Gunfighter James Devlin (Steve Forrest) is about to be hanged. The crime he is being executed for is a bit murky, but his lawyer (Dean Jagger) thinks it was committed in self-defense. The small town goes about building the gallows, and Devlin meets with his girlfriend Soledad (Barbara Luna), and a young priest, Father Alvaro (Rafael Campos). During the talk with Alvaro, we find that Devlin ain't exactly a churchgoer. He plays with a deck of tarot cards as the wide-eyed Alvaro tries his best to change the hardened criminal. Also in the small town, widow Carrie (Sharon Acker) and son Benjamin (Bobby Eilbacher) visit a loved one's grave. Carrie's husband died in an odd "accident," and the mother and son leave before the execution to get back to her failing mine in the middle of the desert.
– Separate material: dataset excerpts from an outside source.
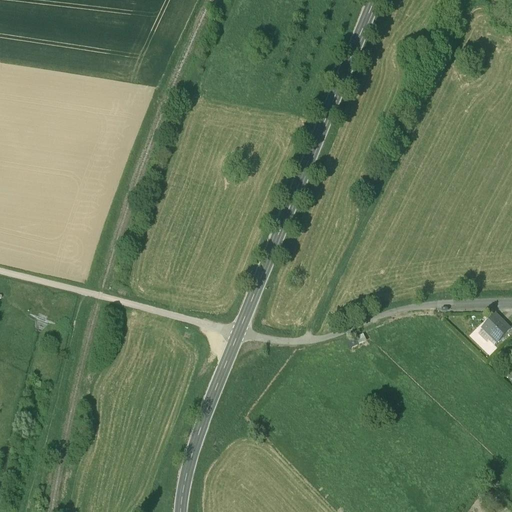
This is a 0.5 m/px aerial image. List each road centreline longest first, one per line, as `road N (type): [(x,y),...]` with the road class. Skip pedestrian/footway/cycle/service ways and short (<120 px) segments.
road 1 (tertiary): [(374,0),(190,454),(180,511)]
road 2 (track): [(305,342),(470,0)]
road 3 (track): [(236,335),(0,273)]
road 4 (track): [(164,466),(220,330)]
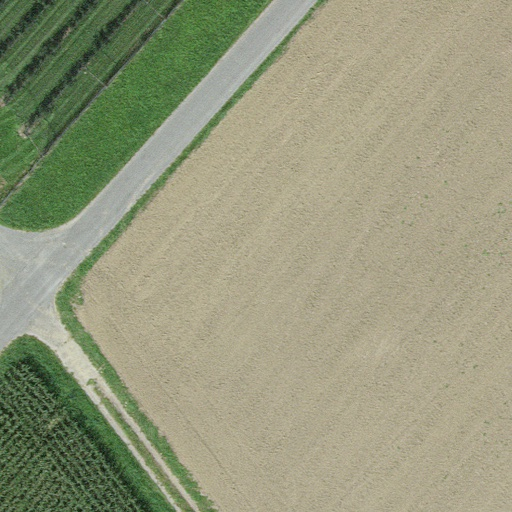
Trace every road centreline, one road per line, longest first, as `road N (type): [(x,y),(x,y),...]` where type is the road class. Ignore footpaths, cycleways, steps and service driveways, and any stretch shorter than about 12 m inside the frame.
road 1 (unclassified): [(299,0),(0,334)]
road 2 (track): [(192,511),(0,255)]
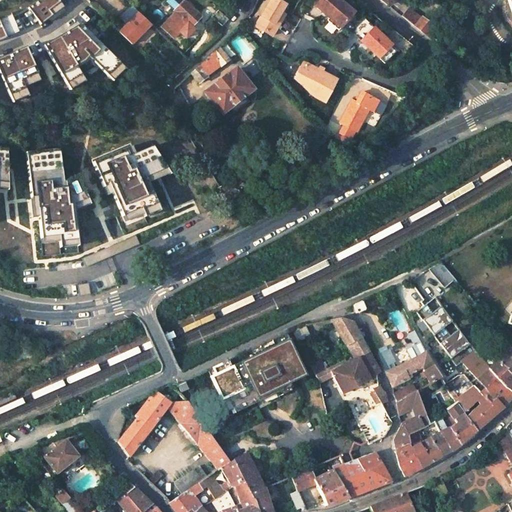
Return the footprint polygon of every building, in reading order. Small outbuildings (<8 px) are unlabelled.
[(64,7),(58,0),(38,0),(28,8),(30,10),(38,21),(41,25),(64,7)] [(200,17),(184,0),(174,10),(175,12),(161,27),(173,38),(187,23),(191,27),(200,17)] [(275,0),(269,0),(255,26),(271,36),(280,21),(277,19),(280,12),(284,5),(275,0)] [(353,12),(339,0),(318,0),(314,5),(328,18),(340,28),(353,12)] [(511,0),(504,0),(504,1),(502,6),(502,12),(503,14),(504,18),(507,22),(510,25),(511,25),(511,0)] [(131,45),(152,25),(140,13),(139,13),(132,6),(120,17),(127,25),(119,33),(131,45)] [(408,8),(401,16),(425,35),(432,27),(421,18),(420,18),(408,8)] [(38,21),(30,10),(24,14),(32,25),(38,21)] [(228,19),(218,10),(212,16),(221,26),(228,19)] [(0,40),(19,32),(10,13),(0,17),(0,40)] [(326,20),(338,30),(340,28),(328,18),(326,20)] [(361,41),(378,58),(386,50),(391,45),(373,28),(363,18),(351,30),(361,41)] [(111,81),(124,69),(81,24),(44,46),(69,90),(85,81),(81,75),(97,66),(111,81)] [(191,73),(187,76),(194,84),(198,82),(198,83),(206,76),(219,65),(220,66),(235,54),(225,41),(218,47),(191,73)] [(25,47),(0,58),(0,90),(5,89),(9,98),(26,92),(24,88),(22,82),(37,75),(25,47)] [(386,50),(378,58),(384,64),(391,56),(386,50)] [(307,91),(313,97),(324,102),(335,80),(319,72),(315,70),(306,65),(299,67),(295,75),(298,77),(311,83),(307,91)] [(236,69),(206,93),(221,112),(251,89),(236,69)] [(22,82),(24,88),(40,81),(37,75),(22,82)] [(296,81),(307,91),(311,83),(298,77),(296,81)] [(26,92),(9,98),(11,104),(28,96),(26,92)] [(351,100),(340,123),(345,126),(342,132),(350,136),(352,130),(356,132),(368,109),(372,111),(377,101),(360,92),(355,102),(351,100)] [(122,216),(140,208),(141,210),(156,204),(147,183),(145,177),(166,168),(152,145),(134,152),(128,155),(125,148),(92,162),(103,187),(109,185),(112,194),(122,216)] [(128,155),(134,152),(131,146),(125,148),(128,155)] [(87,199),(77,177),(62,182),(59,149),(26,152),(31,198),(36,197),(38,217),(40,238),(58,236),(59,242),(77,240),(74,209),(73,205),(87,199)] [(145,177),(147,183),(169,174),(166,168),(145,177)] [(109,185),(103,187),(107,196),(112,194),(109,185)] [(73,205),(74,209),(78,209),(89,205),(87,199),(73,205)] [(140,208),(122,216),(125,222),(142,214),(144,218),(159,211),(156,204),(141,210),(140,208)] [(139,244),(135,236),(126,240),(129,248),(139,244)] [(77,246),(77,240),(59,242),(59,248),(77,246)] [(129,248),(126,240),(111,246),(115,255),(129,248)] [(115,255),(111,246),(82,259),(85,267),(111,256),(115,255)] [(394,248),(384,254),(390,265),(400,259),(394,248)] [(439,262),(427,269),(444,288),(448,285),(451,288),(455,284),(452,281),(454,279),(439,262)] [(421,279),(409,280),(422,300),(420,302),(423,306),(435,297),(421,279)] [(88,283),(77,285),(79,296),(90,294),(88,283)] [(402,288),(392,287),(400,302),(408,296),(402,288)] [(466,293),(460,298),(468,308),(475,303),(466,293)] [(360,302),(352,305),(355,313),(363,310),(360,302)] [(340,318),(331,319),(346,345),(349,344),(357,358),(367,352),(351,321),(340,318)] [(436,342),(447,358),(466,344),(456,329),(436,342)] [(431,366),(425,352),(414,331),(409,333),(412,339),(413,339),(414,342),(404,347),(410,360),(394,367),(392,363),(394,362),(388,348),(376,354),(392,387),(410,377),(408,373),(419,368),(421,371),(431,366)] [(232,370),(228,361),(207,370),(227,411),(228,415),(254,403),(257,409),(280,399),(277,392),(280,391),(278,387),(302,376),(297,367),(300,366),(285,334),(259,346),(263,355),(256,358),(255,356),(243,361),(244,364),(232,370)] [(506,347),(495,360),(511,377),(511,357),(510,356),(511,352),(511,339),(509,343),(506,347)] [(480,358),(471,345),(460,355),(469,367),(467,369),(475,378),(488,369),(484,363),(480,357),(480,358)] [(434,346),(425,352),(431,366),(439,378),(443,385),(453,379),(442,359),(443,359),(434,346)] [(310,366),(317,379),(319,383),(332,376),(342,394),(377,374),(378,373),(367,352),(357,358),(351,361),(350,359),(346,362),(344,359),(333,366),(325,370),(320,361),(310,366)] [(490,357),(484,363),(488,369),(495,360),(490,357)] [(495,360),(488,369),(495,379),(505,388),(506,387),(511,392),(511,377),(495,360)] [(431,366),(421,371),(422,372),(430,384),(439,378),(431,366)] [(488,369),(475,378),(480,384),(475,390),(490,404),(495,399),(503,408),(511,396),(511,392),(506,387),(505,388),(495,379),(488,369)] [(207,370),(202,373),(222,414),(227,411),(207,370)] [(468,381),(449,394),(454,402),(457,399),(468,416),(466,418),(475,431),(503,408),(495,399),(490,404),(475,390),(469,383),(468,381)] [(183,382),(176,385),(179,392),(187,389),(183,382)] [(411,384),(392,394),(396,402),(415,391),(411,384)] [(379,386),(372,389),(381,404),(382,404),(386,402),(383,392),(379,386)] [(401,423),(401,424),(393,440),(394,449),(408,443),(407,435),(417,430),(424,427),(423,427),(428,424),(418,396),(416,391),(415,391),(396,402),(398,415),(411,410),(415,418),(401,423)] [(202,428),(186,403),(178,402),(178,399),(174,399),(175,402),(170,403),(156,392),(117,442),(127,456),(128,457),(166,407),(217,469),(220,467),(220,468),(228,463),(225,460),(202,428)] [(443,413),(440,415),(441,417),(447,429),(449,428),(459,444),(475,431),(466,418),(456,404),(449,409),(447,411),(446,411),(456,423),(452,425),(443,413)] [(441,417),(434,421),(440,433),(450,451),(459,444),(449,428),(447,429),(441,417)] [(85,424),(74,429),(78,439),(92,432),(87,423),(85,424)] [(430,438),(429,438),(423,441),(417,430),(407,435),(408,443),(411,449),(414,456),(420,469),(441,457),(440,455),(434,445),(430,438)] [(511,447),(502,431),(495,439),(499,444),(511,466),(511,465),(511,447)] [(450,451),(440,433),(430,438),(434,445),(440,455),(450,451)] [(64,440),(43,457),(55,474),(62,468),(70,462),(77,456),(64,440)] [(414,456),(411,449),(408,443),(394,449),(398,466),(404,477),(420,469),(414,456)] [(36,446),(29,449),(33,452),(36,456),(37,458),(42,455),(36,446)] [(314,480),(313,480),(320,494),(325,502),(325,505),(348,498),(391,482),(373,452),(342,464),(337,466),(336,465),(333,467),(334,470),(314,480)] [(230,457),(225,460),(228,463),(228,464),(232,462),(241,482),(248,495),(263,488),(246,454),(232,461),(230,457)] [(207,476),(203,479),(215,499),(225,492),(224,490),(230,486),(231,487),(233,486),(241,482),(232,462),(228,464),(228,463),(220,468),(220,467),(217,469),(207,476)] [(207,476),(199,466),(173,483),(181,495),(203,479),(207,476)] [(309,469),(291,476),(297,490),(301,501),(320,494),(313,480),(314,480),(309,469)] [(162,476),(156,471),(146,481),(152,486),(162,476)] [(440,478),(428,484),(433,501),(447,494),(440,478)] [(203,479),(181,495),(168,503),(174,511),(185,511),(190,509),(192,511),(195,511),(201,509),(211,501),(217,511),(236,511),(235,507),(227,491),(225,492),(215,499),(203,479)] [(123,485),(121,487),(126,493),(134,487),(128,481),(123,485)] [(241,482),(233,486),(241,509),(236,511),(256,511),(253,503),(248,495),(241,482)] [(424,485),(412,490),(415,498),(427,494),(424,485)] [(121,487),(107,498),(112,504),(117,500),(125,494),(126,493),(121,487)] [(126,493),(125,494),(139,511),(142,511),(151,504),(134,487),(126,493)] [(263,488),(248,495),(253,503),(256,511),(271,511),(264,488),(263,488)] [(14,489),(2,498),(9,506),(17,499),(28,511),(32,508),(14,489)] [(63,490),(56,496),(61,503),(68,498),(63,490)] [(297,490),(294,492),(302,511),(305,510),(301,501),(297,490)] [(411,511),(404,493),(368,507),(370,511),(411,511)] [(142,511),(139,511),(125,494),(117,500),(126,511),(149,511),(155,508),(151,504),(142,511)] [(217,511),(211,501),(201,509),(195,511),(192,511),(190,509),(185,511),(217,511)] [(291,511),(288,501),(280,504),(282,511),(291,511)]
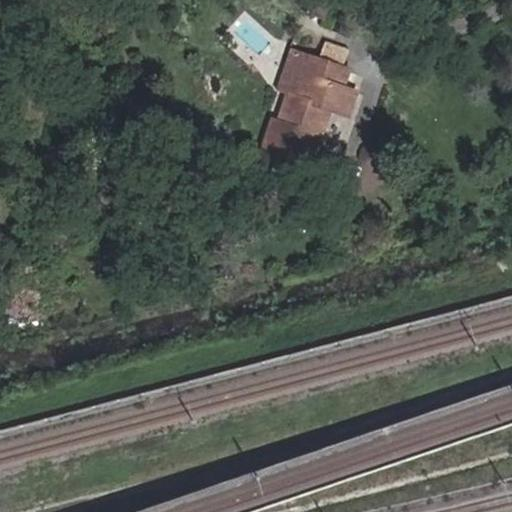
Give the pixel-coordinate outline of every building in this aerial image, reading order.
[(316,0),(311,15),(325,20),(332,0),(316,0)] [(122,35),(126,17),(112,13),(106,31),(122,35)] [(292,95),(299,98),(311,57),(292,51),(280,91),(292,95)] [(327,108),(334,110),(351,116),(359,93),(345,89),(351,70),(311,57),(299,98),(292,95),(282,125),(275,122),(265,153),(314,169),(332,115),(326,112),(327,108)] [(292,210),(299,188),(276,180),(269,202),(292,210)]
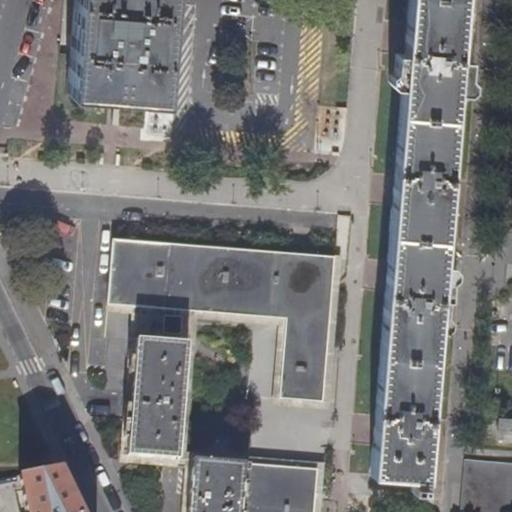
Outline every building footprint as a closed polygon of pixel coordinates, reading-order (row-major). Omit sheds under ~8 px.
[(73,0),(67,88),(108,91),(110,66),(123,67),(121,92),(162,95),(170,0),(73,0)] [(383,336),(381,360),(379,360),(378,363),(381,363),(379,385),(377,386),(377,389),(379,389),(379,394),(376,394),(376,397),(378,397),(373,470),(427,474),(434,400),(436,401),(436,397),(434,397),(434,393),(436,393),(437,390),(434,390),(435,388),(440,326),(448,327),(453,322),(453,315),(450,311),(452,275),(457,271),(457,263),(453,258),(445,257),(452,162),(454,162),(455,159),(453,158),(453,154),(456,154),(456,151),(453,151),(458,88),(467,88),(472,83),(473,76),(469,72),(470,53),(461,53),(464,28),(473,28),(475,2),(466,1),(465,0),(409,0),(406,48),(396,48),(395,65),(390,69),(389,76),(394,82),(403,83),(398,146),(395,147),(395,150),(397,151),(397,154),(395,154),(394,158),(397,158),(386,299),(383,298),(383,302),(386,302),(385,307),(383,307),(382,310),(385,310),(383,332),(381,332),(380,335),(383,336)] [(81,143),(79,155),(103,157),(104,146),(81,143)] [(116,147),(114,170),(125,172),(127,148),(116,147)] [(131,303),(140,303),(165,305),(192,307),(286,315),(281,380),(280,395),(324,399),(336,254),(169,240),(114,236),(108,301),(131,303)] [(138,318),(137,335),(190,339),(190,336),(191,322),(192,307),(165,305),(140,303),(138,318)] [(190,339),(137,335),(128,451),(181,455),(190,339)] [(500,437),(511,437),(511,418),(501,418),(500,437)] [(196,455),(190,511),(315,511),(319,465),(196,455)] [(511,511),(511,459),(466,456),(461,511),(511,511)] [(80,511),(60,469),(20,477),(27,511),(80,511)] [(415,484),(424,485),(426,484),(426,480),(414,478),(413,484),(412,484),(411,487),(414,487),(415,484)]
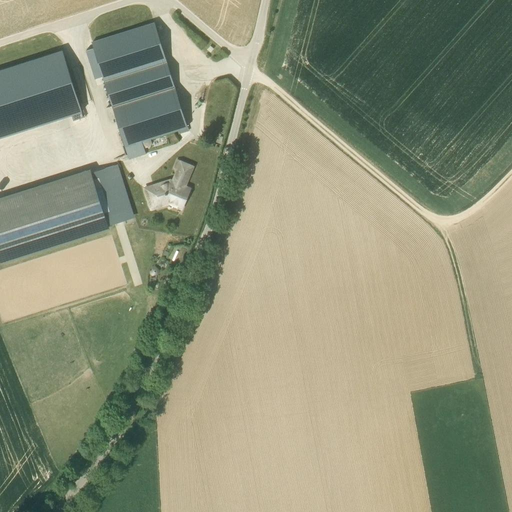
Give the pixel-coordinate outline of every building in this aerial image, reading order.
[(116,117),(125,147),(142,141),(187,127),(155,22),(92,42),(113,106),(108,108),(111,119),(116,117)] [(0,138),(86,110),(67,48),(0,69),(0,138)] [(146,154),(142,141),(125,147),(129,159),(146,154)] [(161,184),(146,188),(151,206),(169,201),(182,206),(190,189),(184,186),(192,167),(178,161),(175,168),(179,169),(173,181),(161,185),(161,184)] [(91,173),(90,169),(0,196),(0,252),(3,262),(110,229),(108,225),(134,217),(117,164),(91,173)]
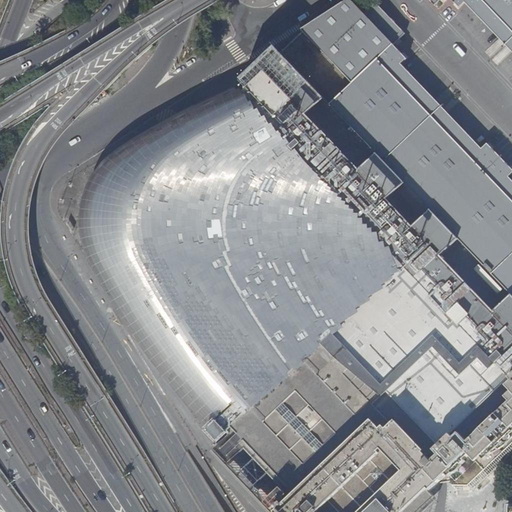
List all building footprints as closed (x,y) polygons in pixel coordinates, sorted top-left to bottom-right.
[(304,32),(283,52),(327,99),(379,153),(433,209),(511,292),(511,180),(509,178),(511,176),(506,170),(510,167),(492,148),(488,152),(483,148),(482,149),(402,66),(405,64),(400,58),(404,55),(394,44),(406,33),(377,3),(365,13),(351,0),(349,0),(303,30),(304,32)] [(511,0),(431,0),(435,4),(440,0),(453,0),(457,4),(461,1),(465,5),(467,4),(511,51),(511,0)] [(192,106),(165,120),(156,125),(114,152),(101,165),(90,183),(85,201),(83,225),(86,244),(98,277),(115,307),(139,343),(181,398),(206,425),(214,417),(217,420),(208,429),(219,441),(228,432),(230,434),(241,446),(245,450),(281,487),(288,495),(304,511),(408,511),(431,491),(430,489),(437,482),(425,470),(441,455),(436,448),(511,375),(511,292),(433,209),(379,153),(327,99),(283,52),(277,48),(241,81),(248,88),(241,94),(235,87),(192,106)] [(409,60),(404,55),(400,58),(405,64),(409,60)] [(488,144),(483,148),(488,152),(492,148),(488,144)] [(437,482),(439,484),(451,483),(452,486),(455,483),(459,486),(468,486),(474,480),(511,444),(511,375),(436,448),(441,455),(425,470),(437,482)] [(219,441),(208,429),(207,430),(218,442),(219,441)] [(241,446),(230,434),(221,443),(232,454),(241,446)] [(230,465),(245,450),(241,446),(232,454),(221,443),(215,450),(230,465)] [(430,489),(431,491),(432,490),(439,484),(437,482),(430,489)] [(272,510),(288,495),(281,487),(265,502),(272,510)]
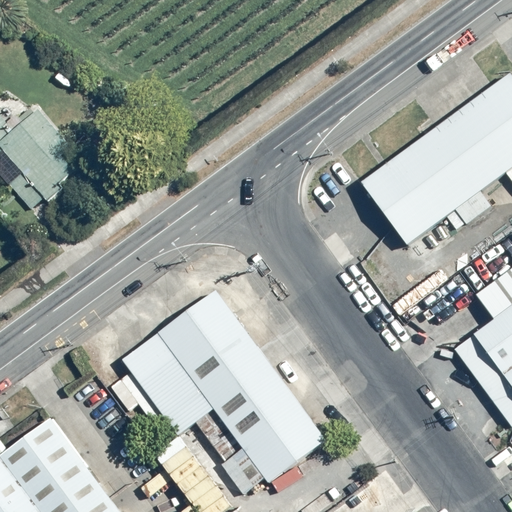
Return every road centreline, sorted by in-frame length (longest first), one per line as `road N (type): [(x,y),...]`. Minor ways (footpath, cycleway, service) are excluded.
road 1 (unclassified): [(473,511),(236,177)]
road 2 (tertiary): [(236,177),(477,0)]
road 3 (tertiary): [(0,351),(236,177)]
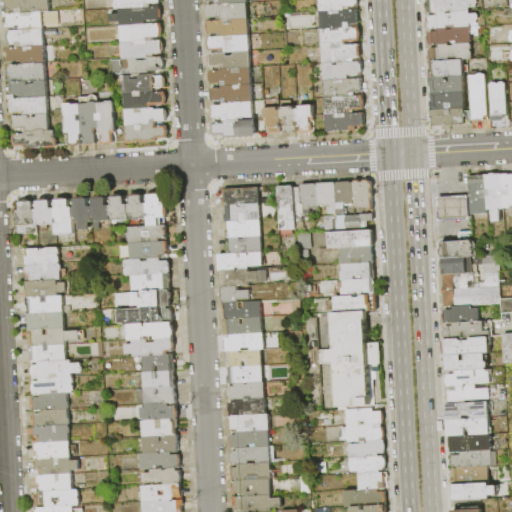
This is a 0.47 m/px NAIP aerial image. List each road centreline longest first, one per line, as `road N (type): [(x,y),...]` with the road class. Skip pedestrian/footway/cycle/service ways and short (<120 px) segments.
road 1 (residential): [(181,0),(209,511)]
road 2 (residential): [(388,154),(0,175)]
road 3 (trunk): [(429,511),(410,153)]
road 4 (trunk): [(388,154),(407,511)]
road 5 (residential): [(0,341),(9,511)]
road 6 (trunk): [(380,0),(388,154)]
road 7 (trunk): [(410,153),(401,0)]
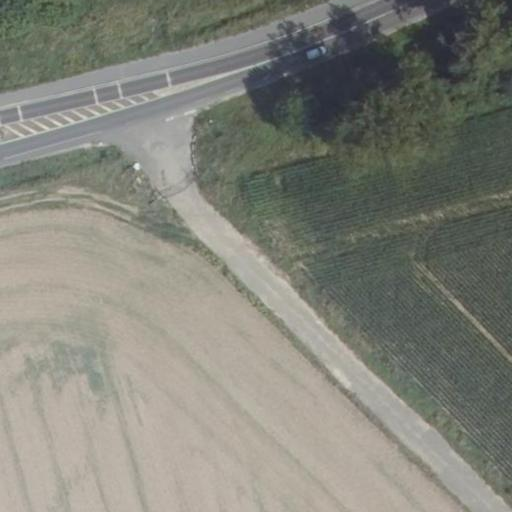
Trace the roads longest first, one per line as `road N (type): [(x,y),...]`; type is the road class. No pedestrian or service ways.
road 1 (track): [(119,88),(127,118),(197,217),(492,511)]
road 2 (primary): [(0,154),(127,118),(343,37),(417,0)]
road 3 (primary): [(397,0),(119,88),(0,116)]
road 4 (track): [(169,172),(0,204)]
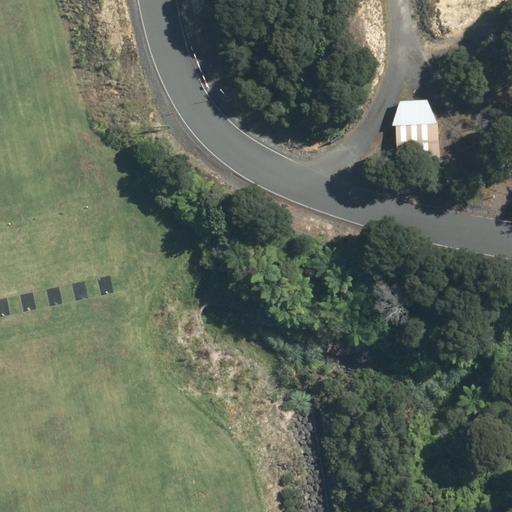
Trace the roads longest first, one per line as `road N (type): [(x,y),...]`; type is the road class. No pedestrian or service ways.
road 1 (unclassified): [(511,232),(315,186),(221,134),(175,72),(154,0)]
road 2 (track): [(315,186),(379,109),(393,74),(402,0)]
On the big day, Devlin goes to the gallows, has a hood placed over his head (the last thing he sees is the cross on a church), and is hanged, except Devlin ain't dead. While laying in the chapel, he comes back to life, much to the shock of Soledad and Alvaro. The drunken doctor already signed off on the death certificate, and so Devlin is nursed back to health and released, since the execution was legally carried out. Devlin leaves town after Soledad rejects him, he has a huge neck scar and is frigid to the touch, and he wanders onto Carrie's land, meeting Benjamin and the family's quirky hired help Nameless (Will Geer). You see the rest of the plot coming down the street where you live as Devlin and his new-found conscience help the widow fight off the tough tactics of local silver mine baron Halleck (Cameron Mitchell), before a wonderfully shot climactic gunfight settles the story once and for all.
As I said, this is a television series pilot, and only runs a little over seventy minutes. Director Caffey goes through the motions until the finale, when it seems he was finally given permission to cut loose and deliver some great scenes from inside a hellish mine. Screenwriter Trevey keeps his story open-ended in order to satisfy network bosses, but also never explores Devlin's new lease on life. Once in a while, Devlin will "sense" danger before it happens, and he may be able to read (some) minds, but none of this is pursued. The cast of veterans is fine, with Forrest doing a charismatic job in the lead role. You can tell where the series would have gone as Devlin travels from one situation to another while being pursued by a lawman, and it would have been ripe with guest stars. Instead, we get a very mechanized, run-of-the-mill piece of mild western film making, safe for all viewers.
Thanks to public domain, "The Hanged Man" can be found very cheaply where all semi-fine DVDs and videocassettes are sold. It's not bad, and it's not memorable, it simply exists.